Chinese President Xi Jinping has told North Korean leader Kim Jong-unthat the two countries should step up communication amid heightened tensions on the Korean peninsula. In a recent message to Kim, Xi stressed the “traditional friendship” between China and North Korea had “weathered the trials of the changed international situation for a long time, constantly maintained the trend of its development and got stronger with the passage of time”.

“The international and regional situations are now changing seriously and in a complicated way,” Xi told Kim, according to the Korean Central News Agency. “I am willing to strengthen strategic communication with Comrade General Secretary [Kim], jointly lead the direction of development of China-DPRK relations, and promote friendly cooperation between the two sides to a higher level,” the message said, using the North’s formal name, the Democratic People’s Republic of Korea.

The message was delivered last Wednesday but was not made public until Tuesday morning, hours before G7 foreign ministers demanded North Korea “refrain from any other destabilising or provocative actions, including any further nuclear tests or launches that use ballistic missile technology”. It also came as tensions on the Korean peninsula continue to grow.

On Friday, North Korea fired what was believed to be a new solid-fuel intercontinental ballistic missile, its 11th missile test so far this year, prompting Japan to issue an alarm in its northern island of Hokkaido to urge its residents to seek shelter. Some observers said that the latest test may enable Pyongyang to fire missiles that could hit targets as far away as the continental United States.

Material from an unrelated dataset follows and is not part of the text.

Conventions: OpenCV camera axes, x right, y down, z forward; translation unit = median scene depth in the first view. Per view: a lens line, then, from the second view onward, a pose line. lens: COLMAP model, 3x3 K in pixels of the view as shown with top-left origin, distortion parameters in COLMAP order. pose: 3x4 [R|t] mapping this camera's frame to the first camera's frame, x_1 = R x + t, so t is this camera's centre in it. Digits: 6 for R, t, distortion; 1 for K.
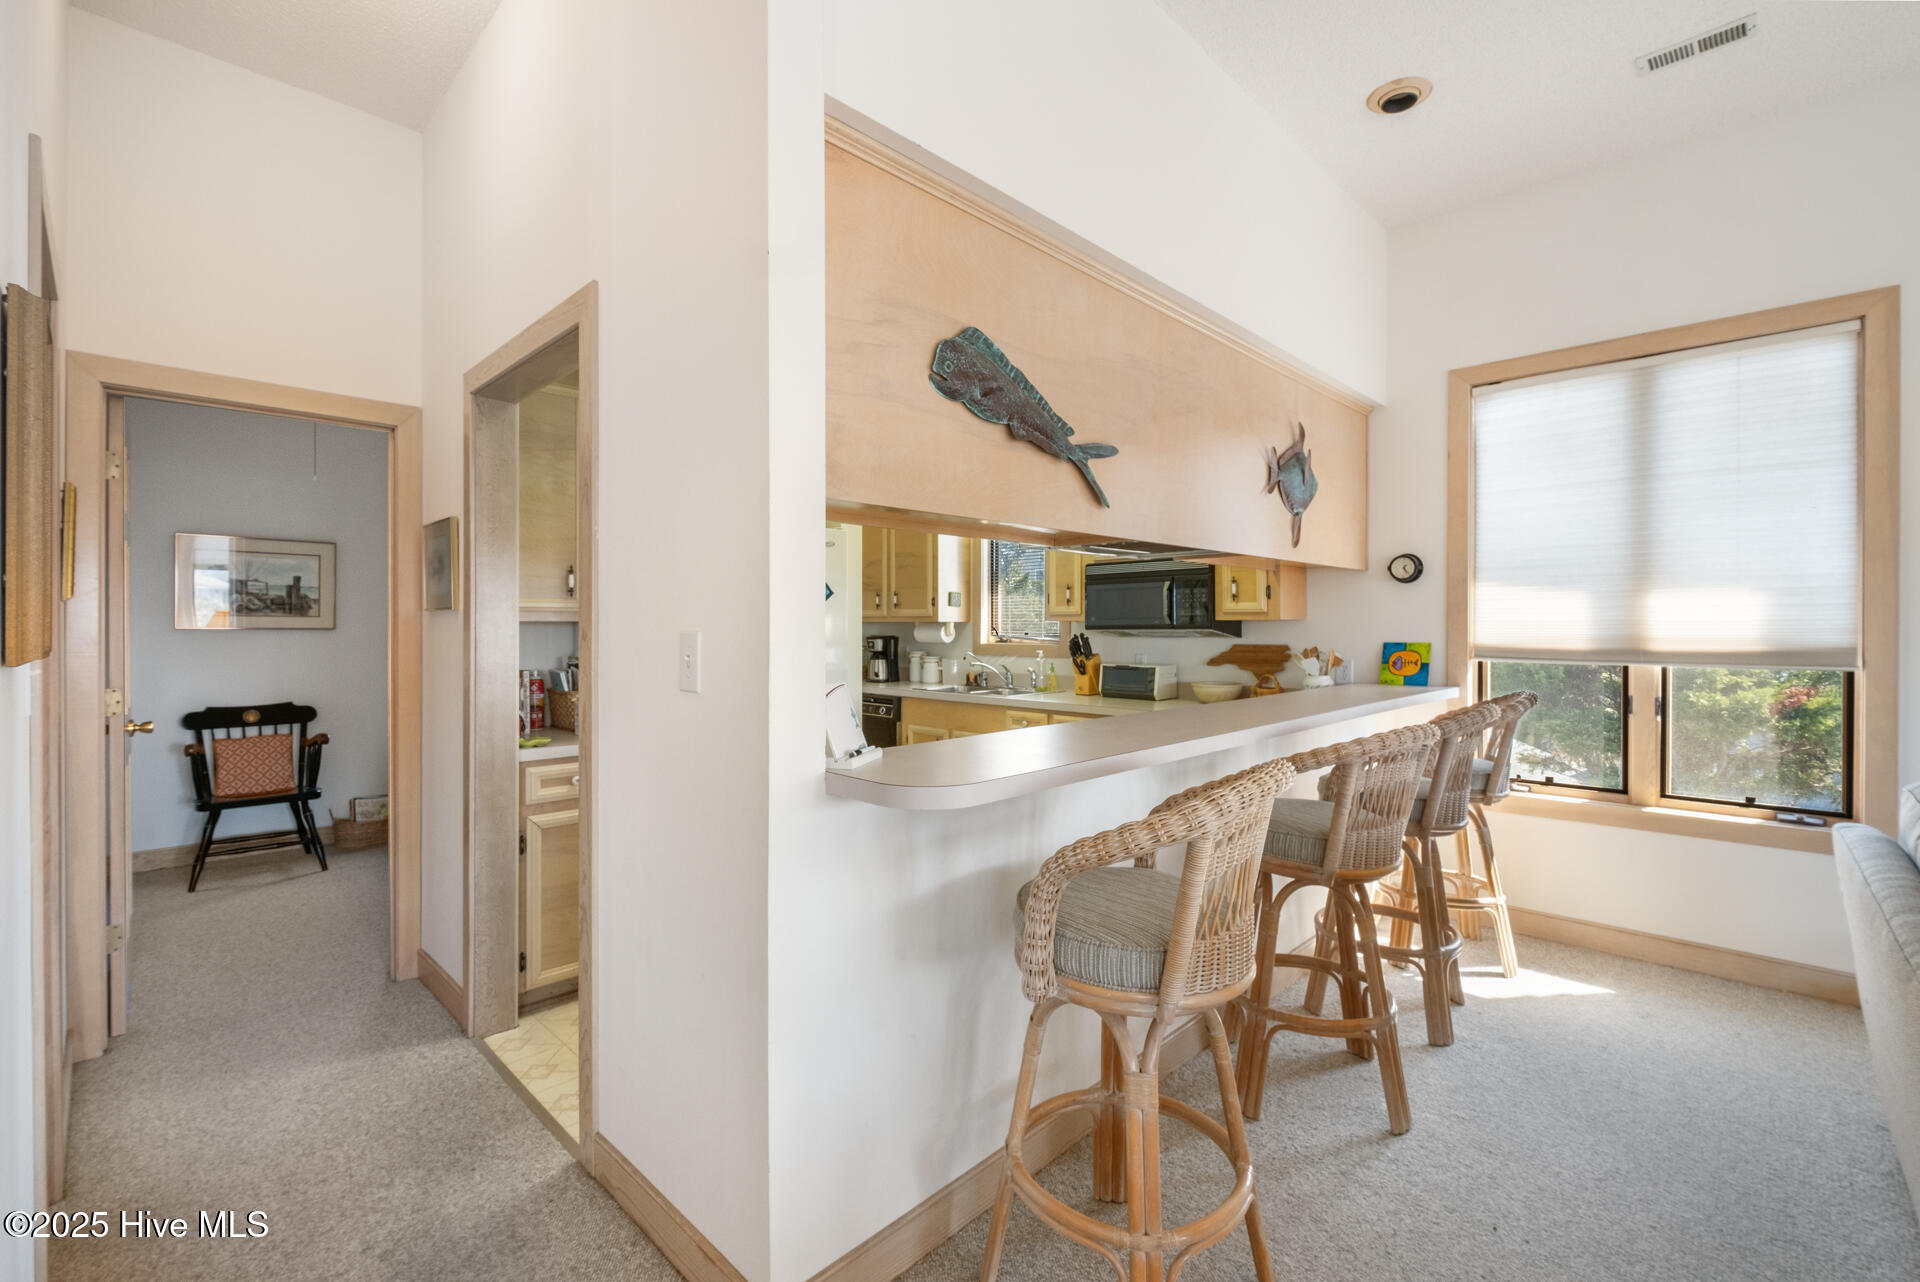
lens RADIAL K [[832.1, 0, 940.8], [0, 832.1, 631.2], [0, 0, 1]] dist [-0.000775, -0.002638]
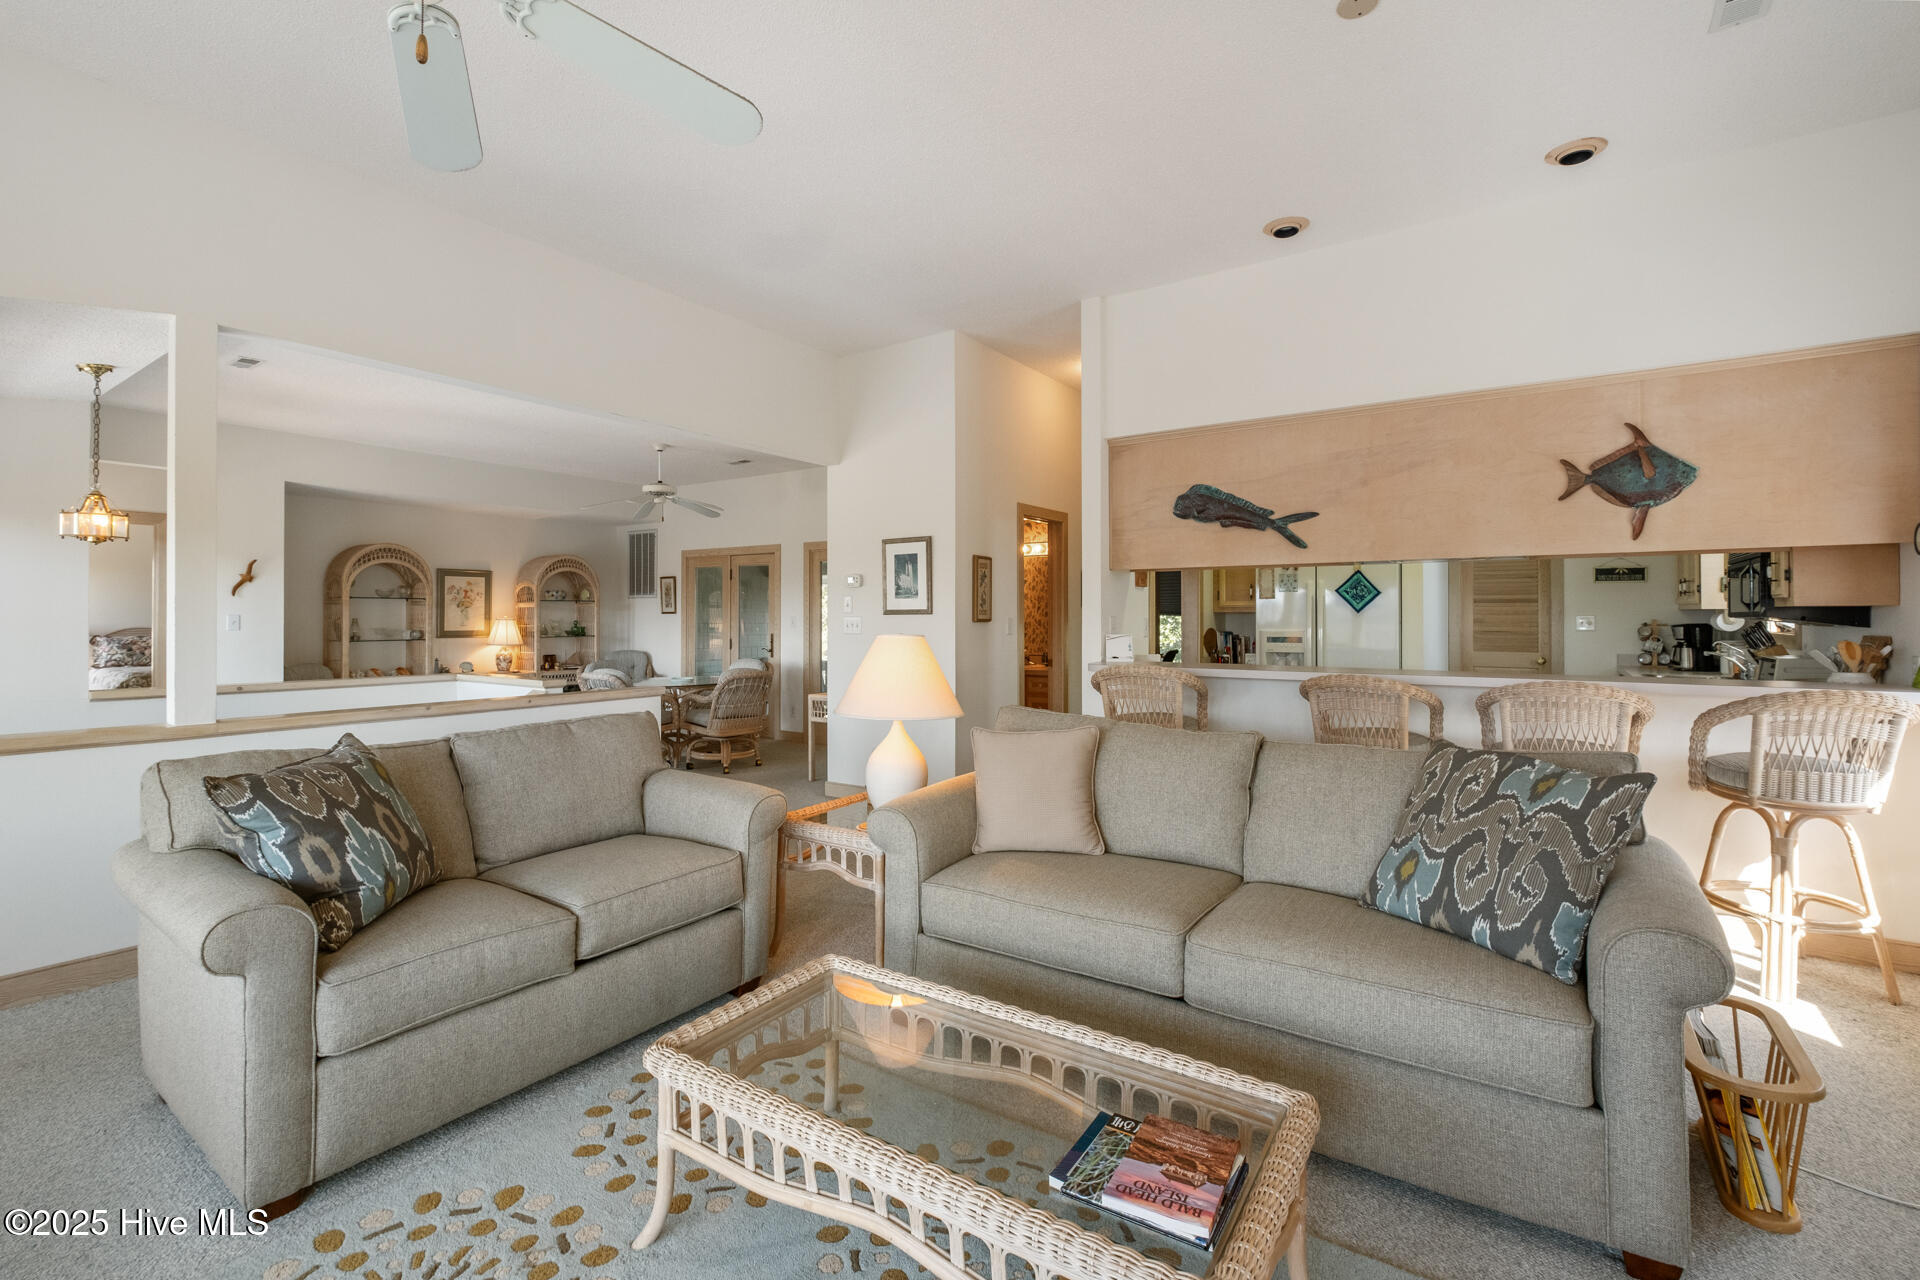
lens RADIAL K [[832.1, 0, 954.3], [0, 832.1, 611.3], [0, 0, 1]] dist [-0.000775, -0.002638]
pose [[0.168674, -0.003043, -0.985667, 1.182150], [-0.004801, 0.999981, -0.003909, -0.001387], [0.985660, 0.005391, 0.168656, -0.026021]]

The US, Japan and South Korea agreed last week to hold regular missile defence and anti-submarine exercises to counter the threat from North Korea, while on Monday a three-way naval missile exercise was held in international waters between South Korea and Japan. Monday also saw the start of a 10-day joint air drill between South Korea and the US, a twice-yearly exercise intended to increase interoperability between the two air forces.

North Korea warns enemies of ‘extreme horror’ as it tests new missile

North Korea has been building up its nuclear arsenal in recent years to ensure its survival in the face of military pressure from the US.  Since 2006, the United Nations Security Council has passed resolutions, sometimes including sanctions, in an effort to stop North Korea from carrying out ballistic missile and nuclear tests. However, the 15-member body, now deeply divided following Russia’s war in Ukraine and the bitter rivalry between China and the US, has failed to reach a consensus on how to react to North Korea’s most recent acts of defiance.

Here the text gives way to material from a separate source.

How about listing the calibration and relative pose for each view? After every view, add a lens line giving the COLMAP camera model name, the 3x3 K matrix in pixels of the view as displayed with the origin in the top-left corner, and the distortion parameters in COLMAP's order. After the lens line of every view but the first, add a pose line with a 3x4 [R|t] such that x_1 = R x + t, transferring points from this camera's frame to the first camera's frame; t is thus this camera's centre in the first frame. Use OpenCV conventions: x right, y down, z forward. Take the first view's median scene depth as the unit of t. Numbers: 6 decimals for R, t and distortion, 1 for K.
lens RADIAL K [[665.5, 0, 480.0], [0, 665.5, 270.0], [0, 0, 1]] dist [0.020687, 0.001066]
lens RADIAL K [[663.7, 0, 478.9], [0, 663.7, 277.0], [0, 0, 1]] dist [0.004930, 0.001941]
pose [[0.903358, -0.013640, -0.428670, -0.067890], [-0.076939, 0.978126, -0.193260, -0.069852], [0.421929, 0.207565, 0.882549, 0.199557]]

The US has accused China and Russia of blocking joint efforts to further punish Pyongyang for the tests, while Moscow and Beijing have said sanctions will do nothing but intensify tensions and have called for them to be eased. During a Security Council meeting on Monday, Zhang Jun, China’s UN ambassador, blamed the US for heightening tensions with drills near the Korean peninsula, saying they had “seriously aggravated North Korea’s sense of insecurity, and [are] the main reason for the current tension on the peninsula”.